Autre profil technique, celui de Thierry Breton, ancien patron de France Télécom et d’Atos, ancien ministre français des Finances, et ancien commissaire européen chargé du Marché intérieur. Alors qu’Emmanuel Macron souhaitait le ramener à Bruxelles, il a démissionné avec fracas à la mi-septembre, affirmant qu’Ursula von der Leyen avait fait pression sur la France pour qu’elle présente un autre candidat. Pourrait-il devenir le prochain locataire de Matignon ? « Impossible avec sa fiche de salaire et la vente de ses actions Atos »estime un observateur averti du monde politique
Michel Barnier, le scénario d’un renouveau
Rien n’empêche Emmanuel Macron de renommer Michel Barnier, même évincé par l’Assemblée nationale. En 1962, Georges Pompidou, lui aussi renversé par une motion de censure, retrouve son poste de Premier ministre, quelques semaines après sa démission. La différence est que le général de Gaulle avait alors initié une dissolution dont les résultats avaient confirmé sa majorité.
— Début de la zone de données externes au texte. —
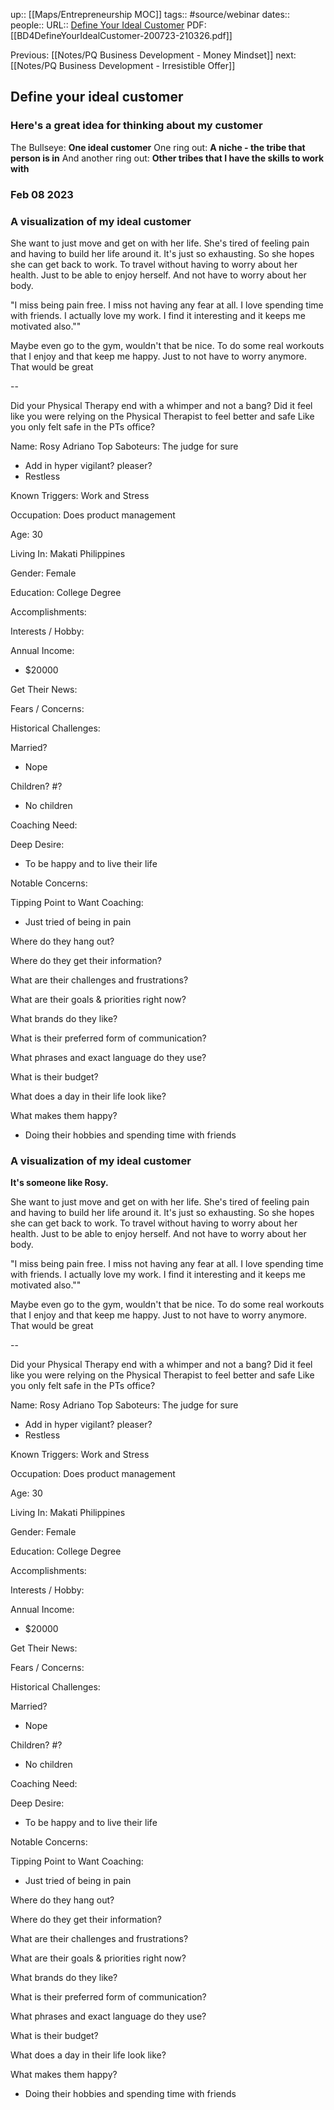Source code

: up:: [[Maps/Entrepreneurship MOC]]
tags:: #source/webinar
dates:: 
people:: 
URL:: [Define Your Ideal Customer](https://app.searchie.io/watch/ZxN3zYrAD0)
PDF: [[BD4DefineYourIdealCustomer-200723-210326.pdf]]

Previous: [[Notes/PQ Business Development - Money Mindset]]
next: [[Notes/PQ Business Development - Irresistible Offer]]

## Define your ideal customer

### Here's a great idea for thinking about my customer
The Bullseye: **One ideal customer**
One ring out: **A niche - the tribe that person is in**
And another ring out: **Other tribes that I have the skills to work with**

### Feb 08 2023
### A visualization of my ideal customer


She want to just move and get on with her life. She's tired of feeling pain and having to build her life around it. It's just so exhausting. So she hopes she can get back to work. To travel without having to worry about her health. Just to be able to enjoy herself. And not have to worry about her body. 

"I miss being pain free. I miss not having any fear at all. I love spending time with friends. I actually love my work. I find it interesting and it keeps me motivated also.""

Maybe even go to the gym, wouldn't that be nice. To do some real workouts that I enjoy and that keep me happy. Just to not have to worry anymore. That would be great

--

Did your Physical Therapy end with a whimper and not a bang?
Did it feel like you were relying on the Physical Therapist to feel better and safe
Like you only felt safe in the PTs office?

Name: Rosy Adriano
Top Saboteurs: The judge for sure
- Add in hyper vigilant? pleaser?
- Restless

Known Triggers: Work and Stress

Occupation: Does product management

Age: 30

Living In: Makati Philippines

Gender: Female

Education: College Degree

Accomplishments: 

Interests / Hobby: 

Annual Income: 
- $20000

Get Their News: 

Fears / Concerns: 

Historical Challenges: 

Married? 
- Nope

Children? #? 
- No children

Coaching Need: 

Deep Desire: 
- To be happy and to live their life

Notable Concerns: 

Tipping Point to Want Coaching:
- Just tried of being in pain

Where do they hang out?

Where do they get their information?

What are their challenges and frustrations?

What are their goals & priorities right now?

What brands do they like?

What is their preferred form of communication?

What phrases and exact language do they use?

What is their budget?

What does a day in their life look like?

What makes them happy?
- Doing their hobbies and spending time with friends

### A visualization of my ideal customer
**It's someone like Rosy.**

She want to just move and get on with her life. She's tired of feeling pain and having to build her life around it. It's just so exhausting. So she hopes she can get back to work. To travel without having to worry about her health. Just to be able to enjoy herself. And not have to worry about her body. 

"I miss being pain free. I miss not having any fear at all. I love spending time with friends. I actually love my work. I find it interesting and it keeps me motivated also.""

Maybe even go to the gym, wouldn't that be nice. To do some real workouts that I enjoy and that keep me happy. Just to not have to worry anymore. That would be great

--

Did your Physical Therapy end with a whimper and not a bang?
Did it feel like you were relying on the Physical Therapist to feel better and safe
Like you only felt safe in the PTs office?

Name: Rosy Adriano
Top Saboteurs: The judge for sure
- Add in hyper vigilant? pleaser?
- Restless

Known Triggers: Work and Stress

Occupation: Does product management

Age: 30

Living In: Makati Philippines

Gender: Female

Education: College Degree

Accomplishments: 

Interests / Hobby: 

Annual Income: 
- $20000

Get Their News: 

Fears / Concerns: 

Historical Challenges: 

Married? 
- Nope

Children? #? 
- No children

Coaching Need: 

Deep Desire: 
- To be happy and to live their life

Notable Concerns: 

Tipping Point to Want Coaching:
- Just tried of being in pain

Where do they hang out?

Where do they get their information?

What are their challenges and frustrations?

What are their goals & priorities right now?

What brands do they like?

What is their preferred form of communication?

What phrases and exact language do they use?

What is their budget?

What does a day in their life look like?

What makes them happy?
- Doing their hobbies and spending time with friends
L’idée fait petit à petit son chemin dans les rangs du « socle commun ». Fin novembre à Le Figarol’élue LR, Valérie Bazin-Malgras avait clairement appelé le chef de l’Etat à « ignorer » de la sentence des députés. Pourtant, même entouré d’un nouveau gouvernement, Michel Barnier risquerait d’être immédiatement renversé par une nouvelle motion de censure.